Navarati celebrations of the Swathi Sangeetha Sabha, Palakkad, featured fine Carnatic vocal concerts.

It was a dual celebration for the Swathi Sangeetha Sabha, Palakkad. The organisation celebrated its fifth anniversary and the Navarati season with a three-day music fete.

The celebrations kicked off with a concert by up-and-coming vocalist N.J. Nandini at the Chinmaya Thapovanam hall. Jayaprakash Gopalan (violin) and Nandini's brother Nandagopal (mridangam) provided able accompaniment. The opening Bhairavi Ada tala varnam ‘Viriboni,' saw her rhythmic skill.

She rendered the pallavi and anupallavi in three speeds. An enlivening ‘Salakallala' of Tyagaraja (Arabhi), embellished with chittaswara and manodharma swara, was followed by an Anandabhairavi, that harmonised both lakshya and lakshana. ‘Pahitharakshu' (Adi tala, two-kala), a rarely-heard composition of Swati Tirunal, and an eulogy on the deity of the Mahadeva temple at Vaikam, was appended with cascading swarakalpana in two speeds. A short but exquisite Kalyani – Thalangampadi Panchanath Iyer's ‘Biranabrovayithe' (Adi tala-Thisranada) – was adorned with niraval and swarakalpana. Dikshitar's ‘Hiranmayeem' in raga Lalitha and Mysore Vasudevachariar's ‘Devadideava' in Sunadavinodini led to the main item – an exhaustive alapana of Madhyamavathi. Jayaprakash's solo saw some beautiful phrases.

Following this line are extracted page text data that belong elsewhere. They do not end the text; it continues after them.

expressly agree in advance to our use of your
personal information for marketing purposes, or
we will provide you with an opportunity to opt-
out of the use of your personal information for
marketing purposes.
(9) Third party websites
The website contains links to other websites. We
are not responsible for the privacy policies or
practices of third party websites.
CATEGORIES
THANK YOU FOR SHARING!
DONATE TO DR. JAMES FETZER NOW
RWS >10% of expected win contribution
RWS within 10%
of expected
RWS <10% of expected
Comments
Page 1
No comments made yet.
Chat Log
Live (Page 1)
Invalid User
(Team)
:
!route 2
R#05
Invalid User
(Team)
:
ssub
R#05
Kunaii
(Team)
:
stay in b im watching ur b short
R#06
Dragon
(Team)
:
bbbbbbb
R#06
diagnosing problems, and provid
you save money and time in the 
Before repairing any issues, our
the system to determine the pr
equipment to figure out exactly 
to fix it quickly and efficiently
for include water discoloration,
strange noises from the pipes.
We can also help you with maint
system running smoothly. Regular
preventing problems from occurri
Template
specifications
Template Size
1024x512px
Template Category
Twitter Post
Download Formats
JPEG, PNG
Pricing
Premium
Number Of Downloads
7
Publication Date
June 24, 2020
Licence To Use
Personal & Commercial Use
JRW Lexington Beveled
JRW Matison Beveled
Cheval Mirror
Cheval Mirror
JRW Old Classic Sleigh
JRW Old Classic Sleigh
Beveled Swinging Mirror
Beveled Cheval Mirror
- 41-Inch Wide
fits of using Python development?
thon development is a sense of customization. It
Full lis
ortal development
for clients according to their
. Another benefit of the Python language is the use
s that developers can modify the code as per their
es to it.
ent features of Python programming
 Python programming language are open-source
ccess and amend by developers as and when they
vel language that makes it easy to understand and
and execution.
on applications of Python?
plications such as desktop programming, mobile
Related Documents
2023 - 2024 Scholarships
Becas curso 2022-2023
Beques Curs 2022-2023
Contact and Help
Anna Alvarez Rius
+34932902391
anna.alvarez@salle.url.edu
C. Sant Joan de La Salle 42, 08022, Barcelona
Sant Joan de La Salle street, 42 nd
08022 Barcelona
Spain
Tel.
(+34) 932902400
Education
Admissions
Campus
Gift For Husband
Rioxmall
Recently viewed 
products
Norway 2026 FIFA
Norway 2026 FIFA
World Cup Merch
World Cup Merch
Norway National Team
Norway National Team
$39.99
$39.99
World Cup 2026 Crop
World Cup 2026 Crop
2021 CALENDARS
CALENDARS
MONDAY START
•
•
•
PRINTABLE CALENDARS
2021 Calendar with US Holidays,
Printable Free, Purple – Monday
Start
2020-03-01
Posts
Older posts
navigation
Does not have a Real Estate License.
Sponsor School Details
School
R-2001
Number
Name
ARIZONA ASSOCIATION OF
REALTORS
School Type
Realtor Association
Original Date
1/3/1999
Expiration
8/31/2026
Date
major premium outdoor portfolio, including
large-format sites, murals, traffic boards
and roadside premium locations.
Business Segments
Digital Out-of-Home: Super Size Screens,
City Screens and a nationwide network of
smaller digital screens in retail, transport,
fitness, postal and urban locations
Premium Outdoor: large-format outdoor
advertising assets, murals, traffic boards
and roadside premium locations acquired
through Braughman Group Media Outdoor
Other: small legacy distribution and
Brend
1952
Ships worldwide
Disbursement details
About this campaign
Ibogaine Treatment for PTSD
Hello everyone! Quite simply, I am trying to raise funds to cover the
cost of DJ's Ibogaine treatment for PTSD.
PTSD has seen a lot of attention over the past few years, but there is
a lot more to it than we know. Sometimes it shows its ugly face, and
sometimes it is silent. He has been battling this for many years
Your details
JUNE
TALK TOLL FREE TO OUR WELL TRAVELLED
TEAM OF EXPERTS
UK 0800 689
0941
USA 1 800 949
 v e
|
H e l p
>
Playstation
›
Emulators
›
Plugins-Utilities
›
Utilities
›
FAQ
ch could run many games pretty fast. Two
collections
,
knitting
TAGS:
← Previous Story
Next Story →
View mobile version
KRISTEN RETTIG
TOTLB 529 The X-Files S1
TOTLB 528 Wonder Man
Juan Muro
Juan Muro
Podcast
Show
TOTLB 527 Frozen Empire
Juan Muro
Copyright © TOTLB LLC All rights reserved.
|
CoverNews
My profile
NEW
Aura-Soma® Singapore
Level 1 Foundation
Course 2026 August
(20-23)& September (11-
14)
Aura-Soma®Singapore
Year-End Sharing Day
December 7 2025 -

Tyagaraja's ‘Rama katha sudha' was adorned with niraval and swarasanchara. The tani was followed by Swati Tirunal's popular padam ‘Aliveni' (Kurinchi), Vali's ‘Koovi Azhaithal' (Valaji) and Lalgudi's tillana in Desh.

Versatile artiste

Versatile artiste Sadanam Harikumar, accompanied by his sons Karthik Harikumar (violin) and Vignesh Harikumar (mridangam), took to the stage on the second day. His powerful and resonant voice struck the right chord with the audience. The opening ‘Vallabhanayakasya' of Dikshitar in raga Begada on Lord Ganesa, was followed by ‘Darini thelusukondi' (Suddhasaveri) adorned with lilting chittaswara and swarasanchara. A refined and mellifluous Saranga, composed by his guru C.S. Krishna Iyer – ‘Tharumo nin karunakataksham' (Khandha Chappu tala), brought out the structural aesthetics of the song, highlighting its lyrical beauty.

His exposition of Amruthavarshini documented the charm of the raga. ‘Ananthamruthakarshini' of Dikshitar, suffixed with manodharma swara was followed by ‘Padamalaratiyanu' (Balahamsa), a spirited Malayalam composition on the Goddess.

The highlight of the concert was a melodious Reethigowla. Karthik's attempt on the violin was noteworthy. Subbaraya Sastri's Choukakala composition ‘Janani ninuvina' (Misrachapu tala), embellished with chittaswara and chittaswara sahithya, well-articulated niraval and swarakalpana, was well received.

Haunting padam

After the tani he sang a haunting Kathakali padam – ‘Ajitha hare' from ‘Kuchelavritham.' He concluded the recital with his own composition – ‘Pachamulamkattil,' a kavadichintu that narrates an anecdote on Siva and Parvathy.

The final day featured three recitals at the Vithunni Saneeswara Temple. A nadarchana by Ramesan Punnayoorkulam and the students of the school of music was staged. They were accompanied by Jayaprakash Gopalan on the violin and Nandakumar Vadakara on the mridangam.